Let $(u_n)_{n\geq 1}$ be a sequence of non-negative real numbers which is non-increasing and $u_n \to 0$ as $n\to\infty$. Then, As OP noted, summation by parts shows that

$$ \sum_{n=1}^{N} n (u_n - u_{n+1}) = - N u_{N+1} + \sum_{n=1}^{N} u_n \leq \sum_{n=1}^{N} u_n, \tag{1}$$

and so, the convergence of $\sum_{n=1}^{\infty} u_n$ implies that of $\sum_{n=1}^{\infty} n(u_n - u_{n+1})$. Conversely, note that

\begin{align*} \sum_{n=1}^{\infty} n (u_n - u_{n+1}) &= \left( \sum_{n=1}^{N} n (u_n - u_{n+1}) \right) + \left( \sum_{n=N+1}^{\infty} n (u_n - u_{n+1}) \right) \\ &\geq \left( - N u_{N+1} + \sum_{n=1}^{N} u_n \right) + \left( \sum_{n=N+1}^{\infty} N (u_n - u_{n+1}) \right) \\ &= \left( - N u_{N+1} + \sum_{n=1}^{N} u_n \right) + N u_{N+1} \\ &= \sum_{n=1}^{N} u_n, \end{align*}

The second step follows from $\text{(1)}$ together with non-negativity of $u_n - u_{n+1}$, and the third step follows from the assumption that $u_n\to0$ as $n\to\infty$. Therefore this shows that the convergence of $\sum_{n=1}^{\infty} n(u_n - u_{n+1})$ implies that of $\sum_{n=1}^{\infty} u_n$.

Answer 4

Here is yet another answer.

Suppose $a_n\searrow0$ as $n\rightarrow\infty$. $\sum_n a_n<\infty$ iff $na_n\xrightarrow{n\rightarrow\infty}0$ and $\sum_n n(a_n-a_{n+1})<\infty$.
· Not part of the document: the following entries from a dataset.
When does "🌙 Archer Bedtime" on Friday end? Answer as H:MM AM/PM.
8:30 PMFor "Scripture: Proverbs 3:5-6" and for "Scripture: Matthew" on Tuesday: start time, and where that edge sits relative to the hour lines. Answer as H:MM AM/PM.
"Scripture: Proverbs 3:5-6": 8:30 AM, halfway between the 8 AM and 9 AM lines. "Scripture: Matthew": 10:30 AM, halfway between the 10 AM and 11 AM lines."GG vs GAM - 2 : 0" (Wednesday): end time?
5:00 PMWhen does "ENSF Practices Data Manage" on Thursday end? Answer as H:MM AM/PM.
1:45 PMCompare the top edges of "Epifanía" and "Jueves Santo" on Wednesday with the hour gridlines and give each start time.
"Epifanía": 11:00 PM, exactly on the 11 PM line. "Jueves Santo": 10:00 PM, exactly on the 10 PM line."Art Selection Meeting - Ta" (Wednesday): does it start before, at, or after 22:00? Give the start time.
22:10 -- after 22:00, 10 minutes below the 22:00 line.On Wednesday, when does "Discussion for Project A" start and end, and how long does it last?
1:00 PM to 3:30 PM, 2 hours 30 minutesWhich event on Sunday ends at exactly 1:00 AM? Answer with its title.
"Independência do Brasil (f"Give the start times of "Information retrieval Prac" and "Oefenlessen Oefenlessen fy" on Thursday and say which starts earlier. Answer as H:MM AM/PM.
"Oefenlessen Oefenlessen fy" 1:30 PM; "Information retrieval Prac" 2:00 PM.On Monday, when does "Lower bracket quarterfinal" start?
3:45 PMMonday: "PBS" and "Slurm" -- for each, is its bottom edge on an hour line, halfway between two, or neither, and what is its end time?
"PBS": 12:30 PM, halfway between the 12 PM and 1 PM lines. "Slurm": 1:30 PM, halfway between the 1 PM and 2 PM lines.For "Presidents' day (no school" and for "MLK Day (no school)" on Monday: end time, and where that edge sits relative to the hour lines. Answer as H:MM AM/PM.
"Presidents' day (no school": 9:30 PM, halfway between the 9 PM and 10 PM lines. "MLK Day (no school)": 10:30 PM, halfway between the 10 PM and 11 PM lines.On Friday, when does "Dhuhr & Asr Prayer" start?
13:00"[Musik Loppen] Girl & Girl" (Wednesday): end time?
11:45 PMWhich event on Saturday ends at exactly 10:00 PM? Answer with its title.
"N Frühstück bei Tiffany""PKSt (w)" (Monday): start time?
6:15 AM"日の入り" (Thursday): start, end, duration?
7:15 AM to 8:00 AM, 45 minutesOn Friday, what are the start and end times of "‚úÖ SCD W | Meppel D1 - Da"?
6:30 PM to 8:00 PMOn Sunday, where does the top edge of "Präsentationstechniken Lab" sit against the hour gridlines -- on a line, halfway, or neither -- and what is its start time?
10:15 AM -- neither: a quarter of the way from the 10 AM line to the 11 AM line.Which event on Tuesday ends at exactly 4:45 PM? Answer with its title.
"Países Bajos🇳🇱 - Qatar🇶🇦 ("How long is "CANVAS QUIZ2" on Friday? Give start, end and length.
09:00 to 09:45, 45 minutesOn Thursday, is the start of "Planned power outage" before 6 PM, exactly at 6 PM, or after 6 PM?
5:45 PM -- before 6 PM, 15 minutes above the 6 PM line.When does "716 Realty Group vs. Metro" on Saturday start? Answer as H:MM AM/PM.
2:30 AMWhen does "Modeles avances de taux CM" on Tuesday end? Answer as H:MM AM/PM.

First, using Abel's summation by parts we have \begin{align} \sum^N_{k=1}a_k=\sum^N_{k=1}(k-(k-1))a_k=\sum^{N-1}_{k=1}k(a_k-a_{k+1}) + Na_N \tag{1}\label{one} \end{align}

Sufficiency is then clear from \eqref{one}

To prove necessity, it is enough to show that $na_n\xrightarrow{n\rightarrow\infty}0$. Recall that from Cauchy's condensation theorem, convergence of $\sum_na_n$ and the fact that $a_n$ is nonincreasing is equivalent to convergence of $\sum_k 2^k a_{2^k}$. This in particular implies that $2^ka_{2^k}\xrightarrow{k\rightarrow\infty}0$. Now, for any $n\in\mathbb{N}$, there is a unique $k_n\in\mathbb{Z}_+$ such that $2^{k_n}\leq n< 2^{k_n +1}$; hence $$na_n\leq na_{2^{k_n}}\leq 2\,2^{k_n}a_{2^{k_n}}\xrightarrow{n\rightarrow\infty}0$$ The desired conclusion follows.